Point correspondence tracking data
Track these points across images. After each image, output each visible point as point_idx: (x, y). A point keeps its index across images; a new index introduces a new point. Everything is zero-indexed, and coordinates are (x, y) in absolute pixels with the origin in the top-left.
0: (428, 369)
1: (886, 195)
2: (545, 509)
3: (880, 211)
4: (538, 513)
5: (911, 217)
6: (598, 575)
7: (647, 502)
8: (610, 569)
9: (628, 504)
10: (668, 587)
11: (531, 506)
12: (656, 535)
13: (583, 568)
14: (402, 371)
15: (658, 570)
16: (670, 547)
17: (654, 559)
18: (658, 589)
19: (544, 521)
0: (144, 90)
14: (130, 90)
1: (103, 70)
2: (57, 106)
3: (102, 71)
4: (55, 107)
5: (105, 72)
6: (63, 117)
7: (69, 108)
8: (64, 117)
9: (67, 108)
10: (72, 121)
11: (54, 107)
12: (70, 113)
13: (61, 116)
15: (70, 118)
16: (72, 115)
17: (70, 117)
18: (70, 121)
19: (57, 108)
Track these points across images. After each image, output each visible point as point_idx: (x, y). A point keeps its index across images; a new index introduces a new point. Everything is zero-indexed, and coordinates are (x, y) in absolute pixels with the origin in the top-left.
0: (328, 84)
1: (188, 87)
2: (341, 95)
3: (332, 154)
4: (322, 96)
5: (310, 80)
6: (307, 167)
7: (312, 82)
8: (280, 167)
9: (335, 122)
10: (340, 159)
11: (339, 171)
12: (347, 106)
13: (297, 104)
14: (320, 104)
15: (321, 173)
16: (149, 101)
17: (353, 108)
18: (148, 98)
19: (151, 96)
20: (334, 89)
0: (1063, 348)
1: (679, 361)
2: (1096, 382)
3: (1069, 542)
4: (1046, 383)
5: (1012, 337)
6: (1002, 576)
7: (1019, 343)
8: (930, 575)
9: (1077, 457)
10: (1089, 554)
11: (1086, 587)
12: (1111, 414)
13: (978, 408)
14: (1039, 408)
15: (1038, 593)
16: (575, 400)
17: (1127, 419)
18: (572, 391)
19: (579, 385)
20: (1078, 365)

**Task goal**. Reproduce the records in full, exactly as written.

**Written solution**.
Track these points across images. After each image, output each visible point as point_idx: (x, y). A point keeps its index across images; a new index introduces a new point. Everything is zero-indexed, and coordinates are (x, y) in absolute pixels with the origin in the top-left.
0: (428, 369)
1: (886, 195)
2: (545, 509)
3: (880, 211)
4: (538, 513)
5: (911, 217)
6: (598, 575)
7: (647, 502)
8: (610, 569)
9: (628, 504)
10: (668, 587)
11: (531, 506)
12: (656, 535)
13: (583, 568)
14: (402, 371)
15: (658, 570)
16: (670, 547)
17: (654, 559)
18: (658, 589)
19: (544, 521)
0: (144, 90)
14: (130, 90)
1: (103, 70)
2: (57, 106)
3: (102, 71)
4: (55, 107)
5: (105, 72)
6: (63, 117)
7: (69, 108)
8: (64, 117)
9: (67, 108)
10: (72, 121)
11: (54, 107)
12: (70, 113)
13: (61, 116)
15: (70, 118)
16: (72, 115)
17: (70, 117)
18: (70, 121)
19: (57, 108)
Track these points across images. After each image, output each visible point as point_idx: (x, y). A point keeps its index across images; a new index introduces a new point. Everything is zero-indexed, and coordinates are (x, y) in absolute pixels with the origin in the top-left.
0: (328, 84)
1: (188, 87)
2: (341, 95)
3: (332, 154)
4: (322, 96)
5: (310, 80)
6: (307, 167)
7: (312, 82)
8: (280, 167)
9: (335, 122)
10: (340, 159)
11: (339, 171)
12: (347, 106)
13: (297, 104)
14: (320, 104)
15: (321, 173)
16: (149, 101)
17: (353, 108)
18: (148, 98)
19: (151, 96)
20: (334, 89)
0: (1063, 348)
1: (679, 361)
2: (1096, 382)
3: (1069, 542)
4: (1046, 383)
5: (1012, 337)
6: (1002, 576)
7: (1019, 343)
8: (930, 575)
9: (1077, 457)
10: (1089, 554)
11: (1086, 587)
12: (1111, 414)
13: (978, 408)
14: (1039, 408)
15: (1038, 593)
16: (575, 400)
17: (1127, 419)
18: (572, 391)
19: (579, 385)
20: (1078, 365)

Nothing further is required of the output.